El tío me dio un abrazo y, al hacerlo, volcó su taza de té. Unas gotas fueron a dar a su pantalón.
—¡Maldita sea! —gritó con furia; luego se me quedó viendo—: ¿Lo ves? Me enojo por cosas que no importan. Pero se me pasa en un santiamén. Los problemas que en verdad valen la pena me llaman la atención, pero no me preocupan. He leído suficientes libros para que sea así: los escritores me enseñaron que los grandes problemas son interesantes.
—¿Te gustan las arañas, tío? —le pregunté.
—¿Por qué lo dices?
Señalé la telaraña triangular en el rincón del cuarto.
—En esta casa hay arañas inofensivas que protegen de los mosquitos. ¿Has tratado de leer mientras un mosquito zumba en tu oído? Odio los mosquitos: son las orquestas de la desesperación. Zumban y zumban y no puedes pensar en otra cosa. En cambio, las arañas son amigas del silencio: se comen a los mosquitos con todo y su música.
—Traje un libro que se llama Todo sobre las arañas —le dije.
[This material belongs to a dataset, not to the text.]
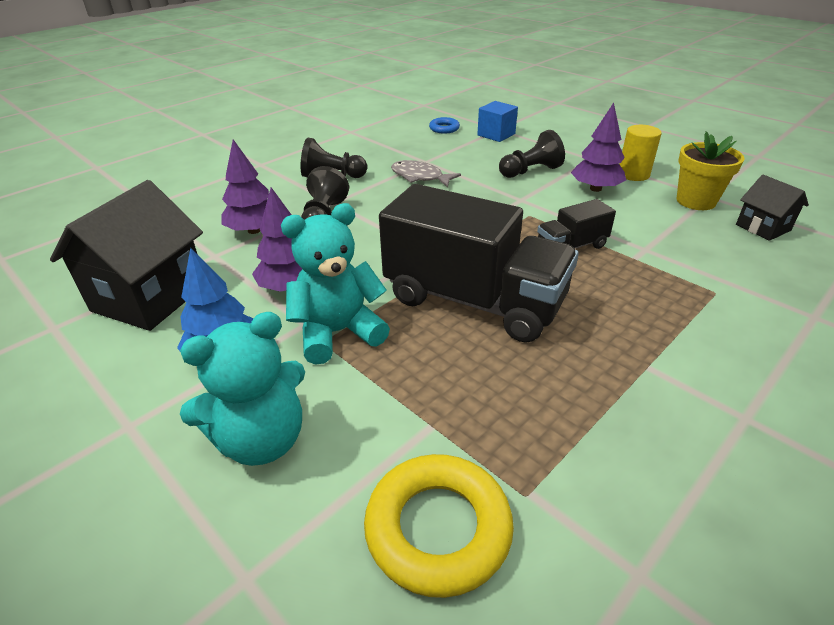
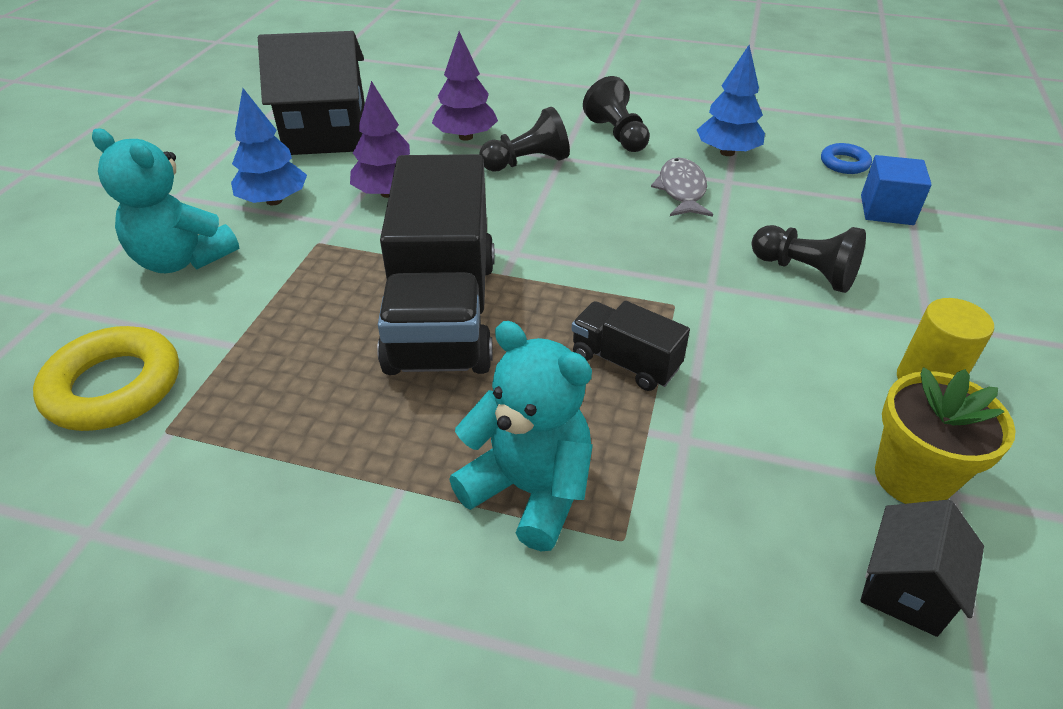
camera: 60 degrees right, 5 degrees up
turquoise teddy bear [281,203,390,365] -> turquoise teddy bear moved to [449,321,593,551]
purple tree [571,103,626,192] -> none
none -> blue tree [697,45,765,156]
—Estás en el lugar correcto para estudiar a las que no son venenosas.
El tío Tito puso una mano en mi hombro y agregó:
—Lo vas a pasar bien aquí —luego suspiró como un nadador antes de lanzarse al agua—: lo vamos a pasar bien. Esta casa necesitaba un joven cerebro. Tus sesos son bienvenidos.
Así comenzó mi temporada en el laberinto de los libros.